The first binary logistic regression model showed that neither work experience nor workload influenced the occurrence of SVP. However, the low goodness-of-fit and discriminatory ability suggest that the model requires improvement. Due to the limited number of midwives who did not identify as SVs, it was not possible to include additional independent variables that might have enhanced the model’s overall explanatory power.
The second binary logistic regression model indicated that events with patient harm, received support, and higher neuroticism scores increased the likelihood of a higher overall symptom load. The association between events with patient harm and increased symptom severity may be linked to the strong emotional bond midwives develop with their patients24. The association between higher symptom load and received support seems counterintuitive at first but since we cannot be sure of the direction of the relationship of these two variables, it may be explained by the fact that greater symptom severity is generally linked to an increased willingness to seek treatment or support for mental health concerns35. The connection between higher scores in neuroticism have been linked to a higher symptom load of SVs in previous studies, as well11,14. Further, neuroticism is linked to lower resilience which might contribute to the increased likelihood of a higher symptom load36.
Limitations
This study has several limitations. First, its cross-sectional design prevents the establishment of causal relationships between the identified factors and SVP. Second, the use of a convenience sample may introduce selection bias, potentially leading to an overestimation of effects. However, the SVP prevalence observed in this study aligns with previous SeViD studies, suggesting that our findings are consistent with existing evidence. Another limitation is social desirability bias, which may have influenced participant responses. Midwives in this study might have felt compelled to provide answers they perceived as socially acceptable or aligned with professional norms, particularly regarding admitting mistakes or reporting symptom severity. This could have led to underreporting of more sensitive issues, such as the mental health impact of SVP. The sample consisted exclusively of Austrian midwives, with the majority employed in hospital settings at the time of the survey. As a result, the generalizability of the findings to other professional groups or countries is limited. However, due to the comparison of our results with other studies, we are confident that generalizability is possible to some extent.
CONCLUSIONS
The very high prevalence of the Second Victim Phenomenon (SVP) in this study underscores the urgent need for comprehensive and easily accessible support for midwives in Austria. Information campaigns as well as preventive and reactive measures should be developed and implemented. Given that midwives primarily seek support from colleagues, peer support programs should play a central role in intervention strategies.
As no significant workplace-related risk factors for SVP were identified, general support measures should be established.
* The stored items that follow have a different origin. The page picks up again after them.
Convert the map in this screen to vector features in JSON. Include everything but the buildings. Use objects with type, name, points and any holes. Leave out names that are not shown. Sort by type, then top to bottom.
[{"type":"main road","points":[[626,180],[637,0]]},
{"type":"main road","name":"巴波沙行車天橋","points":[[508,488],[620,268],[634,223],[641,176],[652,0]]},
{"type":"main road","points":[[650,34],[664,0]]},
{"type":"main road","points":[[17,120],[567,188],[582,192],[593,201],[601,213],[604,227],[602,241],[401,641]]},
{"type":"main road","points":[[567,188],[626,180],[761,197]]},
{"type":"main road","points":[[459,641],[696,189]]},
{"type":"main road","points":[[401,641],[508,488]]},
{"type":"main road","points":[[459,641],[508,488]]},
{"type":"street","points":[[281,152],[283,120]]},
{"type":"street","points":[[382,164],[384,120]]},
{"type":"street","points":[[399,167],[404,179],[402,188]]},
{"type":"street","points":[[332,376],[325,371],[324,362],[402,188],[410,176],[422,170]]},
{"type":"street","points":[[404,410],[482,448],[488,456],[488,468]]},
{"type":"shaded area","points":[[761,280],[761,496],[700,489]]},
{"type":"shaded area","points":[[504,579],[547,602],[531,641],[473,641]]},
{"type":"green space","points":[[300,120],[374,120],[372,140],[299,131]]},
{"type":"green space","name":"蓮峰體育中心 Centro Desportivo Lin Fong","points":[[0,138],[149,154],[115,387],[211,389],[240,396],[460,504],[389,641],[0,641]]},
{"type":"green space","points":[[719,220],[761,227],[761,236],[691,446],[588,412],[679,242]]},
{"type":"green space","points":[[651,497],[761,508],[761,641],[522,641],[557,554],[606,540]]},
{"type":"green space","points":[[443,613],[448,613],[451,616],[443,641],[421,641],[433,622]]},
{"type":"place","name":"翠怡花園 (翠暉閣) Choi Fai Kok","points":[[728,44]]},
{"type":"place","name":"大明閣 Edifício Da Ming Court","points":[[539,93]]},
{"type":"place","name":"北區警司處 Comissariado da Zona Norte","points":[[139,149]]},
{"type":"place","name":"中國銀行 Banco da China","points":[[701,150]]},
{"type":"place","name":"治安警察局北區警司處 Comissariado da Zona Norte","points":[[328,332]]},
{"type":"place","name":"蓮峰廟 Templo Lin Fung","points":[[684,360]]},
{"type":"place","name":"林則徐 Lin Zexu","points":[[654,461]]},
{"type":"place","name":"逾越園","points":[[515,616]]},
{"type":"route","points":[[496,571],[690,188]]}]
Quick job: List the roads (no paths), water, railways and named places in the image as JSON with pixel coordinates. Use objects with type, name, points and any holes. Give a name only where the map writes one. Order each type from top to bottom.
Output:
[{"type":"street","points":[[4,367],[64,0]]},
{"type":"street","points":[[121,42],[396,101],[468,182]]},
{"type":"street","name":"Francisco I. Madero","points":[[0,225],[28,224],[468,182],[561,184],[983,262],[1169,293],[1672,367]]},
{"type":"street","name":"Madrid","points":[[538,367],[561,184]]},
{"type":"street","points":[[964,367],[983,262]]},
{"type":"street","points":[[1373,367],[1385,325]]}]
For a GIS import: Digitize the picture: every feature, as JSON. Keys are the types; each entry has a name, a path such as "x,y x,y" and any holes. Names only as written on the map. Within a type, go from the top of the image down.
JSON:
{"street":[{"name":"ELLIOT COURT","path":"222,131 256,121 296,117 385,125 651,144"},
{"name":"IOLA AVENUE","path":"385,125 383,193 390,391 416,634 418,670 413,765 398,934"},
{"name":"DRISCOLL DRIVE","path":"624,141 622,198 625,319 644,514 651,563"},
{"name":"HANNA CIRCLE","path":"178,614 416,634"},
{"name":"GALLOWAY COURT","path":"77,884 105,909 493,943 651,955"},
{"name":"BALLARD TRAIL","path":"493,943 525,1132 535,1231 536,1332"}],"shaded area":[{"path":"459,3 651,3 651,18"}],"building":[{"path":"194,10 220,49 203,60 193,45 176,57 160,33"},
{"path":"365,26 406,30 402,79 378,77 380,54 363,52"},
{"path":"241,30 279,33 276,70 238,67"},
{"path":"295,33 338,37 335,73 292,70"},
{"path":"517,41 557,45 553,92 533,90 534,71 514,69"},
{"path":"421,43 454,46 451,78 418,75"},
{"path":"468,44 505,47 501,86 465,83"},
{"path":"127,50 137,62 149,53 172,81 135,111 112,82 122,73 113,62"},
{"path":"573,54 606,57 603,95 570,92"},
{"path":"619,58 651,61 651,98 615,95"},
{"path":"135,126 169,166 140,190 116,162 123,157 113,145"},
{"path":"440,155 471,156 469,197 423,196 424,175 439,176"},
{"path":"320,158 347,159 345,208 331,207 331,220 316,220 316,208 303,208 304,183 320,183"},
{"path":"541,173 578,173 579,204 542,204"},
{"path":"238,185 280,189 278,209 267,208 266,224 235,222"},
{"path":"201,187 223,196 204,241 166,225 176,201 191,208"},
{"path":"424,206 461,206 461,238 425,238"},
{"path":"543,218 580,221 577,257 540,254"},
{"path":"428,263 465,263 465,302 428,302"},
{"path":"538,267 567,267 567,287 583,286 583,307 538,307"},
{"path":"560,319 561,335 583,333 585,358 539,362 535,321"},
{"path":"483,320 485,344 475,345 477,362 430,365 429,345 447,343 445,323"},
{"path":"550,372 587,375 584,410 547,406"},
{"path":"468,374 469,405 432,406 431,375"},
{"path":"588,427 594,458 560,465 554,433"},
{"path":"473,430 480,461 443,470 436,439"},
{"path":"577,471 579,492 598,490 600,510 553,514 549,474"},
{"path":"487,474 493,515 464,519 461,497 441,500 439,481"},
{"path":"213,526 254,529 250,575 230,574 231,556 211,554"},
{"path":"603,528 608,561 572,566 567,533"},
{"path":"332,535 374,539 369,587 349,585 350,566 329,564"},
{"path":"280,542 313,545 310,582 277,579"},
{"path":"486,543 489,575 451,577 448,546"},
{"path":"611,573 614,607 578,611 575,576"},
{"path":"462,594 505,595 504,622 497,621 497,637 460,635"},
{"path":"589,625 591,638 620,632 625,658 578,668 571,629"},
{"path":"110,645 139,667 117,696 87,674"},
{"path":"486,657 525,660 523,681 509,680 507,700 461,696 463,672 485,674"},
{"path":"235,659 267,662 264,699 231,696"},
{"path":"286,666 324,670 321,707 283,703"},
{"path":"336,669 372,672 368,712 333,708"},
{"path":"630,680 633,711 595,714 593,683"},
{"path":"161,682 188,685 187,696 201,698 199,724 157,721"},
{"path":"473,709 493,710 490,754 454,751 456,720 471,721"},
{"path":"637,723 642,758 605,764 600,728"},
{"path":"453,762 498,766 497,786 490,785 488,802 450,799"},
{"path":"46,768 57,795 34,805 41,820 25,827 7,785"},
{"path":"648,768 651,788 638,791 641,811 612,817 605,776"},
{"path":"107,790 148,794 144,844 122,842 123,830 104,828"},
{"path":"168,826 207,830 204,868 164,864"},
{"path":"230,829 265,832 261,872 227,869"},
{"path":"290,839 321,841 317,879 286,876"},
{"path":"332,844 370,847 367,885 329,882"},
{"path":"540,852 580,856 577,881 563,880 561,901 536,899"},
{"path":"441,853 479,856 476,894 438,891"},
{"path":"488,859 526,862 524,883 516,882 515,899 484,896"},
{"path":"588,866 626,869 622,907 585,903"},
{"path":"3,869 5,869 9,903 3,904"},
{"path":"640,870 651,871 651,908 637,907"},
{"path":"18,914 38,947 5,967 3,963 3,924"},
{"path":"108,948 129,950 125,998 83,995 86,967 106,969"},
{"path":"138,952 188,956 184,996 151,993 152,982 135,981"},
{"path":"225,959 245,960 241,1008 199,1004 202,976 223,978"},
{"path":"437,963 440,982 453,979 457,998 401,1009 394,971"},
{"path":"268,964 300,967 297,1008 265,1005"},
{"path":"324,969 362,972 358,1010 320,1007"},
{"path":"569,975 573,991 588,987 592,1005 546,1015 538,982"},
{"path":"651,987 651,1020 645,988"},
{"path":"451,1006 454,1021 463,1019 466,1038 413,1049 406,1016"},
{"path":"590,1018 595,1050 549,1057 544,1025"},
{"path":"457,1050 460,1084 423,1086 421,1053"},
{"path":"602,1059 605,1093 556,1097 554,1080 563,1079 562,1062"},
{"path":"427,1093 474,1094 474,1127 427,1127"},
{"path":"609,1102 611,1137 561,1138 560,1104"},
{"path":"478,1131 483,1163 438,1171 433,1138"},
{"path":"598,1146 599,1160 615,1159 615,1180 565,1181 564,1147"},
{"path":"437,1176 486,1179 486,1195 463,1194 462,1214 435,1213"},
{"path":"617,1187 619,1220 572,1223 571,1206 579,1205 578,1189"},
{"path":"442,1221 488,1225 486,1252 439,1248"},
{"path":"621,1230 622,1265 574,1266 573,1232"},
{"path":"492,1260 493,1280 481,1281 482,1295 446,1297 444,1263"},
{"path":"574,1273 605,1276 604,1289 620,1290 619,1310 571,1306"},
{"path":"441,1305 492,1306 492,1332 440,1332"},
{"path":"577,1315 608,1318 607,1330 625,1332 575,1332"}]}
Special consideration must be given to the diverse work environments of midwives to ensure that self-employed midwives, who may lack team-based support, also benefit from these initiatives. Providing systematic and timely support could help retain midwives in the profession.
These findings highlight the importance of a structured approach to supporting midwives. Implementing targeted interventions with special emphasis on peer support as favorite source of support can not only enhance mental wel-lbeing among midwives but also contribute to improving patient safety and the overall quality of healthcare.